Beyond Vassar

Fighting Hate with History

By Jessica Winum

When Sharon Ann Holt ’80 realized how rapidly hate groups were growing in Pennsylvania, she was alarmed; when she realized that these groups were using distorted history to give white supremacy the veneer of historical significance that newrecruits craved, she was motivated.

In 1999 she joined forces with Philadelphia’s Balch Institute for Ethnic Studies to found Living Legacy Chautauqua (LLC), a public- and community-based resource for citizenship education.

Funded by a number of public and private organizations, including the Barra Foundation, the Pennsylvania Humanities Council, Barnes and Noble Booksellers, and local banks and colleges, LLC’s mission is "to mobilize the resources of culture and history to undermine the appeal of organized hate groups and build stronger communities." The premise grew out of Holt’s scholarly background as a historian, author, and educator. Her intense passion for the past is due mostly to her years at Vassar.

"I learned at Vassar that history is a deeply ethical enterprise, " she says in a telephone interview. "We are studying history to be better humans ourselves," not just to know the facts.

By blending history, education, and entertainment, Holt saw an opportunity to defend the field she loved while helping to eradicate hate groups through LLC’s first anti-hate group initiative, Who Are You and What Do You Want?

The program aims to strengthen and rejuvenate established community organizations, such as schools, libraries, community coalitions, and churches, through intensive team- and trust-building workshops held in schools; public events such as festivals and presentations in the broader community; and Chautauqua performances held during a public event, in which trained scholars dramatically present historical figures such as abolitionist Frederick Douglass and first lady Eleanor Roosevelt.

During these performances each Chautauquan assumes the persona of a historical figure who discusses his or her life and times. After the initial presentation the scholar/actor answers questions from the audience, first in character and then as her or himself, employing scholarly expertise and relating the character’s life to modern times.

The format "links head and heart," suggests Holt, because the theatrical setting arouses emotion, and the scholarly aspect informs thinking. This "prepares you to act as a citizen because your learning has been linked to your feeling."

Head and heart are also linked through the school program portion of Who Are You and What Do You Want? At Muhlenberg High School in Berks County, for example, 90 students participated in a week’s worth of workshops, exploring their own identities and those of their classmates by designing masks, interacting through role-playing, and discussing issues of inclusion, exclusion, and boundaries.

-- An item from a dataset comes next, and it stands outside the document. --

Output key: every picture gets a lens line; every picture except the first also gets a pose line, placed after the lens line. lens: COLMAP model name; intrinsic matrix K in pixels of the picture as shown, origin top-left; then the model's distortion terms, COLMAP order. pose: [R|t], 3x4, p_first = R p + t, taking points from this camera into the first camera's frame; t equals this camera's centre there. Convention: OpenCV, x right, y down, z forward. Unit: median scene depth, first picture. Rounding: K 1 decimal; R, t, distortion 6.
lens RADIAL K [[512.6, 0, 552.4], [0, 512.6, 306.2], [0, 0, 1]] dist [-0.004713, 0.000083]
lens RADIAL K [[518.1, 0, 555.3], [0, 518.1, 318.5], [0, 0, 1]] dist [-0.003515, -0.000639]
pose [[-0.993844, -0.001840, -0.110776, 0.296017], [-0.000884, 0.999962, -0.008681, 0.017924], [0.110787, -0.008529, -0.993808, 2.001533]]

The program was a "resounding success," says Holt, citing teacher’s reports that the tone of life in the school’s hallways had become more neighborly and that a parent had "expressed relief at having found an ally in the school in combating racial sentiments in her family," said Holt.

Since its inception, the organization has created nine Chautauqua programs and three youth programs in four Pennsylvania counties. Holt’s dream is to create "a Socratic school [of citizenship] out there, roaming the streets."

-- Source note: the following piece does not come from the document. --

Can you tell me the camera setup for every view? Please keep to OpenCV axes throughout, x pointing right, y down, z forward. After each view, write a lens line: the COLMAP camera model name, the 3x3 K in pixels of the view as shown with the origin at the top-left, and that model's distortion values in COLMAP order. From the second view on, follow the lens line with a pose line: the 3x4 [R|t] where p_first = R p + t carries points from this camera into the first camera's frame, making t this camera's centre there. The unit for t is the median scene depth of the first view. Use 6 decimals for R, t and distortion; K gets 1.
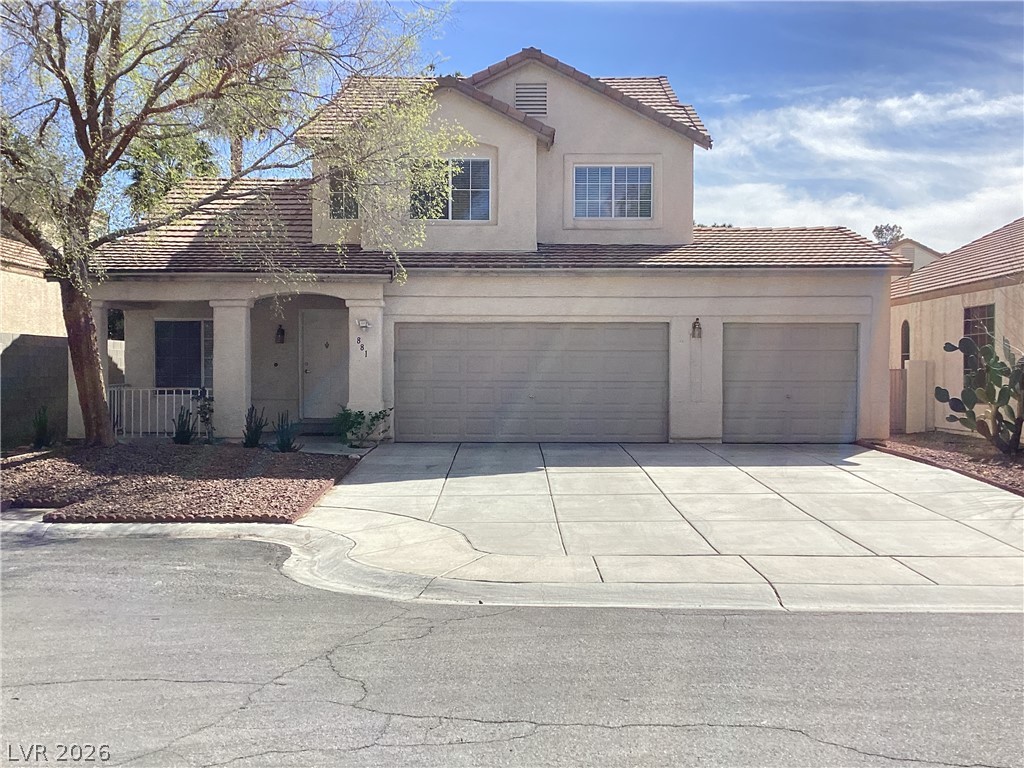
lens RADIAL K [[1051.7, 0, 510.5], [0, 1051.7, 382.1], [0, 0, 1]] dist [0.048749, 0.000000]
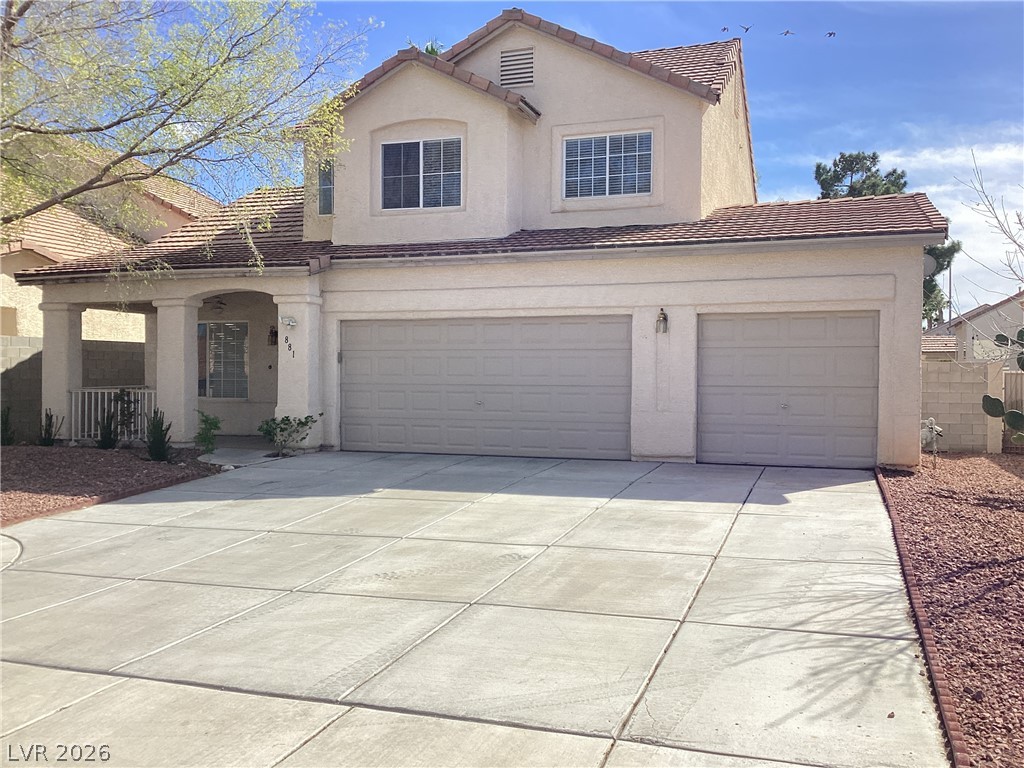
lens RADIAL K [[918.6, 0, 512.6], [0, 918.6, 382.6], [0, 0, 1]] dist [0.085156, -0.117024]
pose [[0.945451, 0.004433, -0.325734, 0.296861], [-0.006134, 0.999972, -0.004196, 0.000214], [0.325707, 0.005965, 0.945452, 0.288104]]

Media coverage of the events has drawn attention to Living Legacy Chautauqua and created a demand for its initiatives. School leaders, wary of youthful violence in the wake of murderous assaults in public schools around the nation, have invited Holt to bring Who Are You? to their students.

Holt continues to explore ways of building a permanent institutional foundation for the work, so that she can meet the growing demand for programs. In March, she became Director of Publications and Programs at the Historical Society of Pennsylvania, where she has the responsibility of developing new opportunities for public outreach, some of which she hopes will be through LLC. In an e-mail to the VQ Holt explains, "I’m sorry to leave the Balch, but it has been the business of this project year, since July 2000, to find some secure base on which the organization can grow. Demand for programs keeps coming in, and I didn’t have the organizational strength to meet it. Now, I’m optimistic that the historical society can become such a base."

It’s a hefty job for Holt, who fills all roles in the organization–project director, network builder, fundraiser, market strategist–and attends every event. But the Phi Beta Kappa Vassar graduate, who holds a master’s of theological studies in religion and public policy from Harvard University Divinity School and a Ph.D. in American history from the University of Pennsylvania, doesn’t let the work faze her. "I love it," she says. "It feeds my soul."